The Gaia spacecraft has unearthed a new treasure trove of secrets about our galaxy — and beyond.
Using two optical telescopes, the satellite is monitoring their motions, luminosity, temperature, and computation. Every observation could unravel new details about Earth and the surrounding Universe.
The new release fills in some big gaps in the maps.
Gaia had already provided a pretty comprehensive view of the Milky Way and beyond — but some areas of sky required further exploration.
Regions that are densely packed with stars required particular attention. One notable example is globular clusters.
Globular clusters are among the oldest objects in the universe, which makes them valuable sources for our cosmic history. Telescopes, however, struggle to scrutinise their bright cores crammed with stars.
To find new jigsaw piexes in the puzzle, Gaia targeted Omega Centauri — the largest globular cluster that’s viewable from Earth.
Typically, the spacecraft would focus on individual stars. But in this case, the observatory surveyed a wider stretch of sky around Omega Centauri core, which was mapped whenever the cluster came into view.
The technique exposed over half a million new stars in space — all within a single cluster.
With the new data, scientists can study the cluster’s structure, as well as the distribution and movements of the constituent stars. Together, these details could produce a complete large-scale map of Omega Centauri.
“It’s using Gaia to its full potential — we’ve deployed this amazing cosmic tool at maximum power,” Alexey Mints, a member of the Gaia collaboration, said in a statement.
In fact, the findings exceed the initial objectives for Gaia.
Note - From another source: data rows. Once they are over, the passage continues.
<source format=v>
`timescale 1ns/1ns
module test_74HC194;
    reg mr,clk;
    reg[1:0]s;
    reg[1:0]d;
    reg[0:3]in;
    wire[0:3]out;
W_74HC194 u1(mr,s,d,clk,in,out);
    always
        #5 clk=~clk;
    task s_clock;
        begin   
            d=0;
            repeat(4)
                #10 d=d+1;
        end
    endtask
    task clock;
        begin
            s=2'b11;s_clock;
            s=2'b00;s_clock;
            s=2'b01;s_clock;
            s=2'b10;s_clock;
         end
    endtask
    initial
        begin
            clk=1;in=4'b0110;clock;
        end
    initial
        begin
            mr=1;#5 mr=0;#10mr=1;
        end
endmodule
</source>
To discover the stars, the researchers used an observing mode that was designed only to keep the spacecraft’s instruments running smoothly.
“We didn’t expect to ever use it for science, which makes this result even more exciting,” said the study’s lead author, Katja Weingrill, a researcher at the Leibniz-Institute for Astrophysics Potsdam (AIP).
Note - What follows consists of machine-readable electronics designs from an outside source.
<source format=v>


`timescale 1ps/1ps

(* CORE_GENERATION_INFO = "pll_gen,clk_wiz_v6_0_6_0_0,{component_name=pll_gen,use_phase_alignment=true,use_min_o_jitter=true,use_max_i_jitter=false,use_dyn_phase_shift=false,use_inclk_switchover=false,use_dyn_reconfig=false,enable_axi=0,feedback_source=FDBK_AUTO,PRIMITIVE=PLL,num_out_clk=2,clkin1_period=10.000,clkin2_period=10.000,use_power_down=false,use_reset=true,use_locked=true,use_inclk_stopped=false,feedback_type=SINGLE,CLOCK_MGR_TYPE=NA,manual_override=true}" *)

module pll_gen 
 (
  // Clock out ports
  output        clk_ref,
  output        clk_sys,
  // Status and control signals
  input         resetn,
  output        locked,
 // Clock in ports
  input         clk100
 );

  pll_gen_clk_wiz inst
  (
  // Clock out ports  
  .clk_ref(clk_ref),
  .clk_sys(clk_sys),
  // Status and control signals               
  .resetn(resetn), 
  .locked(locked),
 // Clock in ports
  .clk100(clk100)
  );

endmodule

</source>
Gaia is now using the technique to explore eight more regions. The results will deepen our understanding of what happens in the ancient bodies.
According to ESA, the data will help scientists confirm our galaxy’s age, locate its centre, and determine whether it ever experienced any collisions.
Astronomers could also verify changes to stars and constrains models of galactic evolution. They could even infer the possible age of the Universe.
Another new finding from Gaia concerns gravitational lenses.
These lenses form when a large quantity of matter, such as a galaxy cluster, sits between Earth and a distant light source. The mass then creates a multiple-image effect.
By studying the configurations, scientists can uncover new information about the Universe’s history.
Gaia revealed that certain objects in gravitational lenses aren’t what they appear to be. While the bodies look like stars, they’re actually distant lensed quasars — extremely bright, energetic galactic cores powered by black holes.
“With this data release, Gaia is the first mission to achieve an all-sky survey of gravitational lenses at high resolution,” said Laurent Galluccio, a member of the Gaia collaboration.
Further studies published today pinpointed the positions of asteroids and mapped the disc of the Milky Way. Another paper characterises the dynamics of 10,000 pulsating and binary red giant stars.
“This data release further demonstrates Gaia’s broad and fundamental value – even on topics it wasn’t initially designed to address,” said Timo Prusti, Project Scientist for Gaia at ESA.
“Although its key focus is as a star surveyor, Gaia is exploring everything from the rocky bodies of the Solar System to multiply imaged quasars lying billions of light-years away, far beyond the edges of the Milky Way.”